I had to yell at some guy in The Camp today when a Dalmation wouldn't get out of Sparky's face. After yelling for the owner to call his dog, I walked over and told him to enroll in a recall workshop. He had no idea why he needed to, even though his dog was busy ignoring him when he yelled "Murphy!" Murphy had found a young cocker spaniel to play with, and the two of them kept trying to get Sparky (who we'd put on a lead) to join in. Sparky, of course, has no desire (or know-how) to play with other dogs, so when they got too close he barked at them in an effort to make them go away.
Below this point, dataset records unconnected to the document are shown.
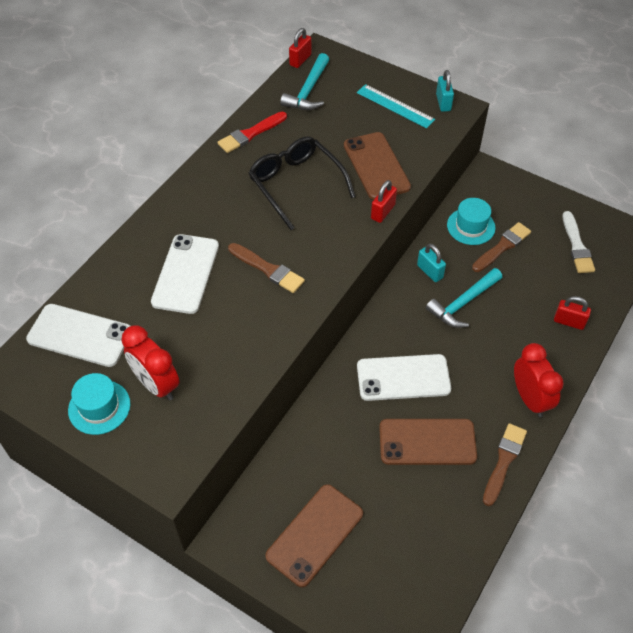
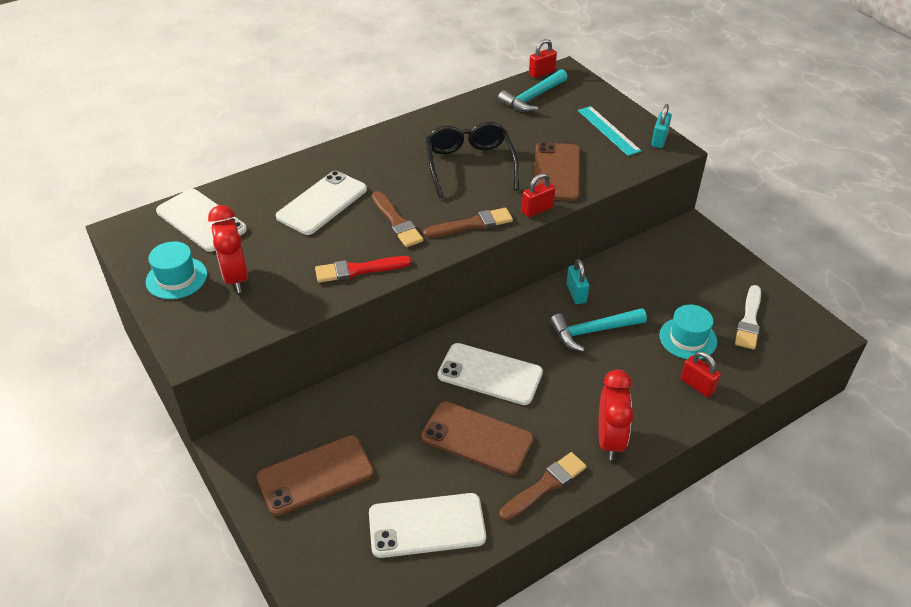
camera: 25 degrees right, 10 degrees down
red brush [217,112,287,153] -> red brush moved to [315,256,411,283]
turquoise hat [447,198,495,245] -> turquoise hat moved to [659,305,717,359]
brown brush [472,222,531,272] -> brown brush moved to [423,208,513,238]
none -> white phone [369,493,486,558]

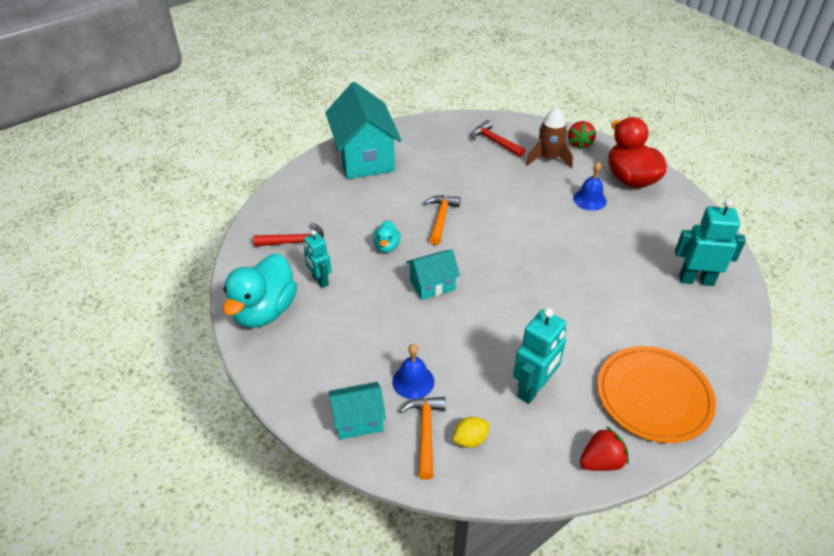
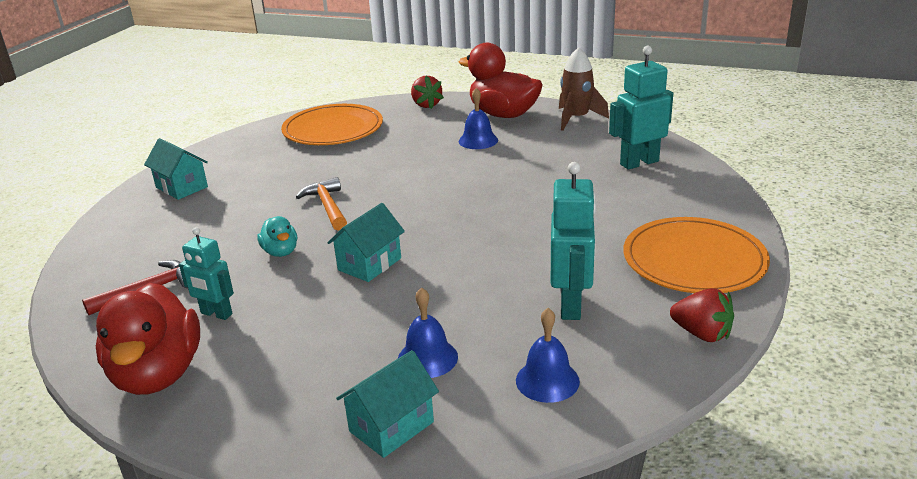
camera: 30 degrees left, 15 degrees down
turquoise duck [223,253,297,328] -> red duck [96,283,200,395]
turquoise house [325,82,401,179] -> turquoise house [144,138,208,200], size x0.52
orange hammer [400,397,446,480] -> none
yellow lemon [453,417,490,448] -> blue bell [516,308,580,403]
red hammer [471,120,525,157] -> orange plate [281,104,383,145]
brown rocket [526,107,573,168] -> brown rocket moved to [559,47,609,131]
red strawberry [580,426,629,471] -> red strawberry turned 90 degrees clockwise [670,288,734,342]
Probably my attempts to move the dogs out of the way was riling him up even more, since he thought he needed to help me out.
Anyway, after arguing with the guy, and explaining to him that we try really hard to keep Sparky from reacting like that and his dog being in his face didn't help matters, he told me that it simply wasn't a problem if Sparky went after his dog. It would teach Murphy a lesson, he told me.
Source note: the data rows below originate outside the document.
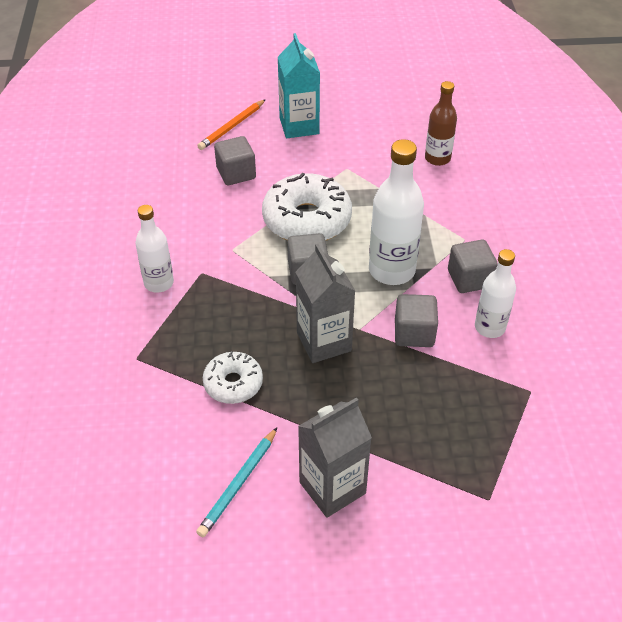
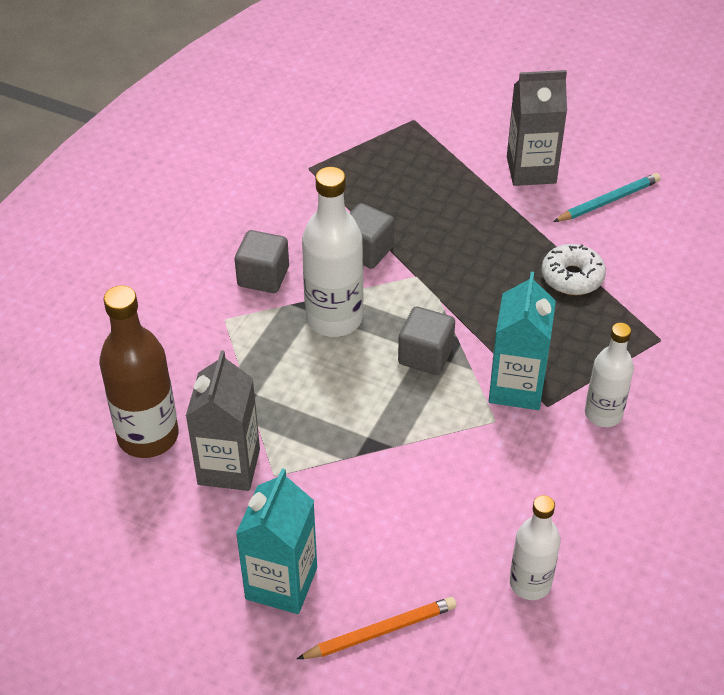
camera: 150 degrees left, 0 degrees up
grey cube [214,136,256,185] -> none
white donut [262,173,352,241] -> none
grey carton [296,244,355,363] -> grey carton moved to [186,350,260,491]
brown bottle [425,81,457,166] -> brown bottle [99,285,179,458], size x1.59
white bottle [475,249,516,338] -> white bottle moved to [510,495,560,600]
none -> turquoise carton [489,272,556,410]

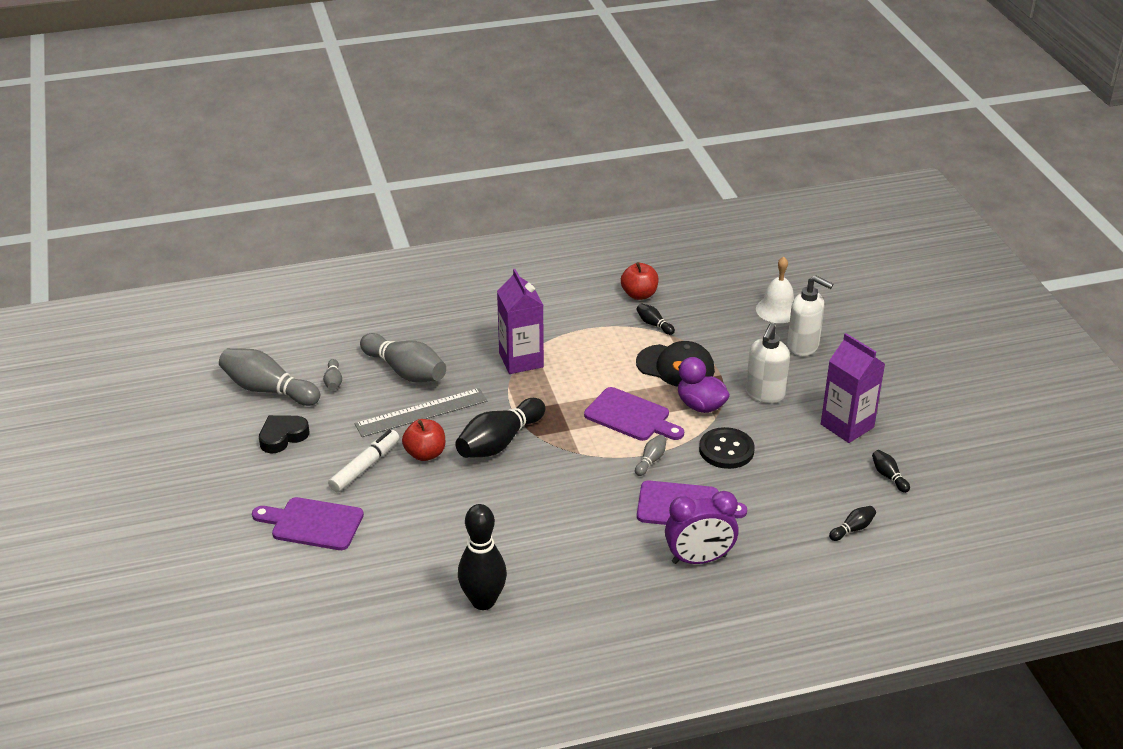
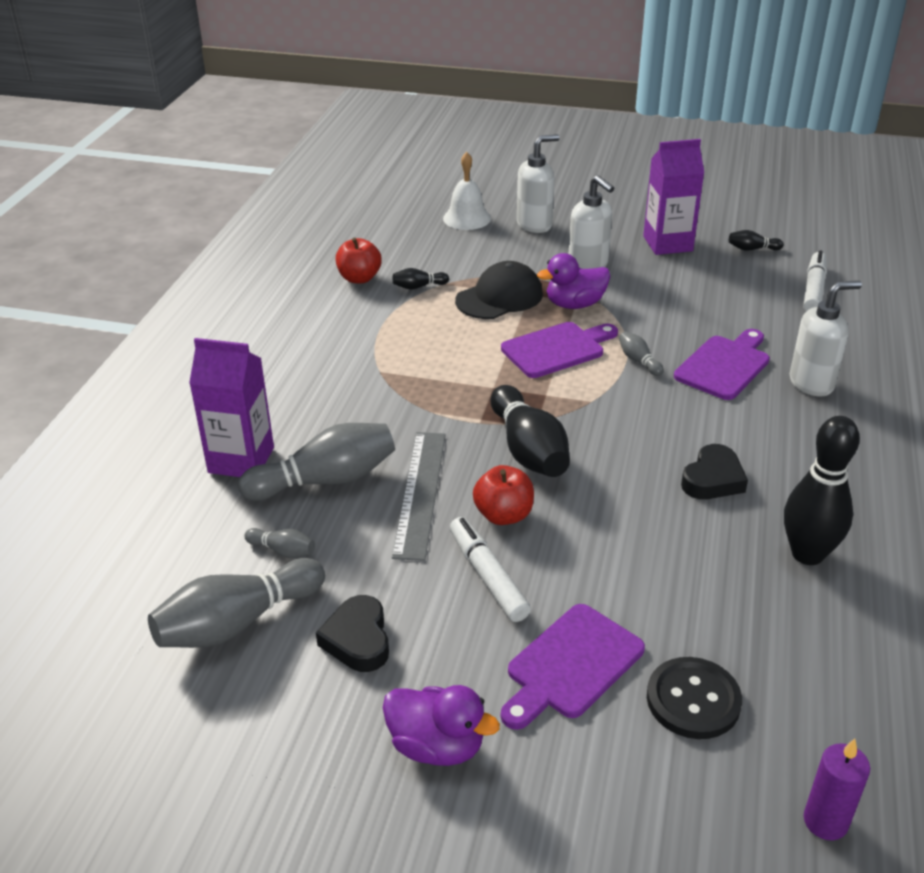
camera: 60 degrees left, 0 degrees up
purple carton [497,269,544,374] -> purple carton moved to [189,338,274,477]
purple clock [665,491,739,564] -> white soap dispenser [790,280,862,397]
black button [699,427,755,469] -> black button moved to [647,657,742,739]
black bowling pin [829,506,876,541] -> white marker [803,250,827,312]
none -> purple duck [383,685,500,766]
none -> black heart [681,444,748,499]
none -> purple candle [804,739,870,840]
The problem is, Murphy was just as likely—even more so, in my opinion—to "teach a lesson" to Sparky. Sparky's a 'fraidy cat. He's never escalated into bite mode; as soon as a dog looks at him funny he runs crying in the opposite direction. It wasn't likely that he was going to teach this bold Dalmation a lesson.
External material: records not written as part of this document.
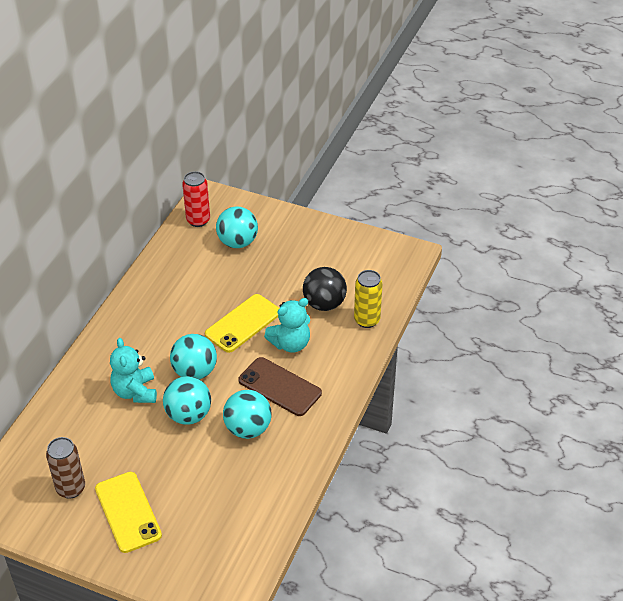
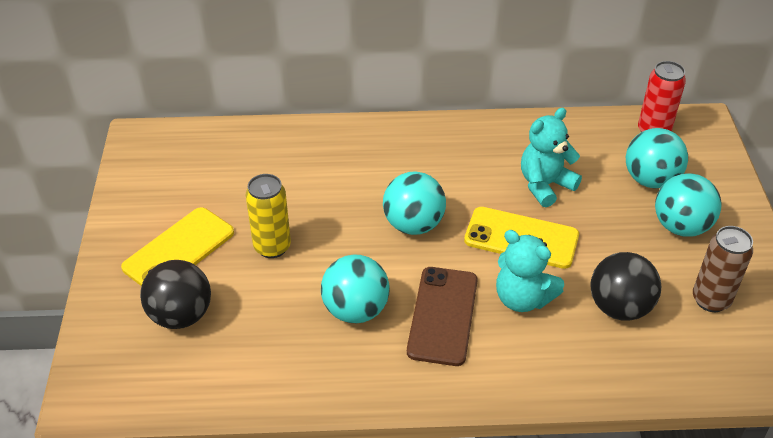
camera: 65 degrees right, 0 degrees up
brown can [46,437,85,499] -> brown can moved to [693,226,753,312]
turquoise teddy bear [110,338,157,403] -> turquoise teddy bear moved to [521,108,582,207]
turquoise ball [163,376,211,425] -> turquoise ball moved to [655,173,722,237]
yellow can [354,270,383,328] -> yellow can moved to [246,174,291,258]
none -> black ball [140,260,211,329]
When I was trying to get Murphy's attention, I knew I was dealing with a dog who wasn't going to back down. He wanted a good sniff of Sparky, and he was determined to get it, regardless of the frantic barking he was hearing.
But the owner had no clue. He was convinced his dog was just being "friendly" and when I told him he needed to teach his dog some manners he probably wrote me off as a stupid American (insert slander here)—well, I've been called worse.
So we kept Sparky on the leash (he was perfectly happy to be close to us) and went around the Camp until we found a space clear of ill-mannered dogs.
The Camp has become as bad as a dog park in the States, all because so many owners think it's fine for their dogs to run up to other dogs, head on, and try to engage them in play. It's a shame that we can't enjoy our time there without having to be on guard, unlike in other places where dogs generally go on their way without running up to every dog they meet. There's something about a semi-enclosed space, even one that's several acres wide, that makes dogs and their owners think nothing of interrupting their ramble to have some one-on-one action with other dogs and their owners. They just get too bored there, walking around in giant circles.
As we left, I decided I should print out Suzanne Clothier's excellent article "He just wants to say hi" and place it on the cars parked there. I've often wondered how I could get other people to realize that their "friendly" dogs aren't so friendly—to other dogs. What looks like friendliness to us is extreme rudeness to a dog, especially to a dog who's busy telling the other dog in no uncertain terms that he'd like them to stay away.
Sigh. I'll probably never do it, and besides, we have other issues to work on with Sparky. Like his behavior in the car. We've planned a trip to Devon, and we hope to take him with us, but only if we can keep him calm in the car. I firmly believe in the power of positive training to work miricles, but so far we haven't had any success; if anything, the problem is getting worse. So I'm calling the vet next week to talk about medication.
I'll post an update, for those of you who tune in to read about Sparky's progress...I know this blog has gone from being an eclectic, niche-free blog to being The Life and Times of Sparky, but this is my world right now. Well, that and my latest book. I think my next book will feature a dog's point of view.
Because I've got a great understanding of that, now that I've learned to hear what Sparky is trying so hard to say.